■ What needs to be done:
Whatever appears in the records should be given again exactly, down to the last mark.
---------- Supplied material ----------
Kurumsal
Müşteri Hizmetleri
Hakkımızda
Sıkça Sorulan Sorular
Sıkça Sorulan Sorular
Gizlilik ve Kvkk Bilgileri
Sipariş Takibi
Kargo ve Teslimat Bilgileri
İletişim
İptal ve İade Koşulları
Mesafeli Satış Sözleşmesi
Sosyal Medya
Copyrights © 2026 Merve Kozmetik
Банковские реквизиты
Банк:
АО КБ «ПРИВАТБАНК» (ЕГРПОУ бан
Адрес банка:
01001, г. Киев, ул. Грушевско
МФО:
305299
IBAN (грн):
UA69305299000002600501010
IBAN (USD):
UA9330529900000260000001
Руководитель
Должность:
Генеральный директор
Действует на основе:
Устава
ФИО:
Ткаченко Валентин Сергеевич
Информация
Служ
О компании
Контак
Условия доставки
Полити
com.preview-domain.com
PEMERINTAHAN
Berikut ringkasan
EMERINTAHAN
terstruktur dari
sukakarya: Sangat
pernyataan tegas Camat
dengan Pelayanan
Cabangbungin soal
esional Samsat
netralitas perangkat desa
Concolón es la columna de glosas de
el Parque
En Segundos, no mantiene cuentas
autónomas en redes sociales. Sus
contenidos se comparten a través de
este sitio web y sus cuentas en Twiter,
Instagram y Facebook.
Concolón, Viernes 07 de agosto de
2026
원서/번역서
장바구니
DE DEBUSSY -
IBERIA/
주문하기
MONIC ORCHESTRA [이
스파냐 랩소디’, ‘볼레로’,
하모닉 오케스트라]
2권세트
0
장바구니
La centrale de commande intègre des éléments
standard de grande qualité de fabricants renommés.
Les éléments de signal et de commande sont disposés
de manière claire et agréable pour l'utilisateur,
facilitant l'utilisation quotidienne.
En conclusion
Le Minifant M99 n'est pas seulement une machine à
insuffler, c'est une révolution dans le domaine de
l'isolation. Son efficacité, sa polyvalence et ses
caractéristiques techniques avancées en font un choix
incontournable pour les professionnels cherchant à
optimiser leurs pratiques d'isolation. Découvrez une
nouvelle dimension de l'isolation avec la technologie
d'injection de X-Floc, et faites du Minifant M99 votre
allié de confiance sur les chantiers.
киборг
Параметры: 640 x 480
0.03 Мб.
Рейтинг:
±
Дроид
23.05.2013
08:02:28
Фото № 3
----------
■ Response for this exercise:
Kurumsal
Müşteri Hizmetleri
Hakkımızda
Sıkça Sorulan Sorular
Sıkça Sorulan Sorular
Gizlilik ve Kvkk Bilgileri
Sipariş Takibi
Kargo ve Teslimat Bilgileri
İletişim
İptal ve İade Koşulları
Mesafeli Satış Sözleşmesi
Sosyal Medya
Copyrights © 2026 Merve Kozmetik
Банковские реквизиты
Банк:
АО КБ «ПРИВАТБАНК» (ЕГРПОУ бан
Адрес банка:
01001, г. Киев, ул. Грушевско
МФО:
305299
IBAN (грн):
UA69305299000002600501010
IBAN (USD):
UA9330529900000260000001
Руководитель
Должность:
Генеральный директор
Действует на основе:
Устава
ФИО:
Ткаченко Валентин Сергеевич
Информация
Служ
О компании
Контак
Условия доставки
Полити
com.preview-domain.com
PEMERINTAHAN
Berikut ringkasan
EMERINTAHAN
terstruktur dari
sukakarya: Sangat
pernyataan tegas Camat
dengan Pelayanan
Cabangbungin soal
esional Samsat
netralitas perangkat desa
Concolón es la columna de glosas de
el Parque
En Segundos, no mantiene cuentas
autónomas en redes sociales. Sus
contenidos se comparten a través de
este sitio web y sus cuentas en Twiter,
Instagram y Facebook.
Concolón, Viernes 07 de agosto de
2026
원서/번역서
장바구니
DE DEBUSSY -
IBERIA/
주문하기
MONIC ORCHESTRA [이
스파냐 랩소디’, ‘볼레로’,
하모닉 오케스트라]
2권세트
0
장바구니
La centrale de commande intègre des éléments
standard de grande qualité de fabricants renommés.
Les éléments de signal et de commande sont disposés
de manière claire et agréable pour l'utilisateur,
facilitant l'utilisation quotidienne.
En conclusion
Le Minifant M99 n'est pas seulement une machine à
insuffler, c'est une révolution dans le domaine de
l'isolation. Son efficacité, sa polyvalence et ses
caractéristiques techniques avancées en font un choix
incontournable pour les professionnels cherchant à
optimiser leurs pratiques d'isolation. Découvrez une
nouvelle dimension de l'isolation avec la technologie
d'injection de X-Floc, et faites du Minifant M99 votre
allié de confiance sur les chantiers.
киборг
Параметры: 640 x 480
0.03 Мб.
Рейтинг:
±
Дроид
23.05.2013
08:02:28
Фото № 3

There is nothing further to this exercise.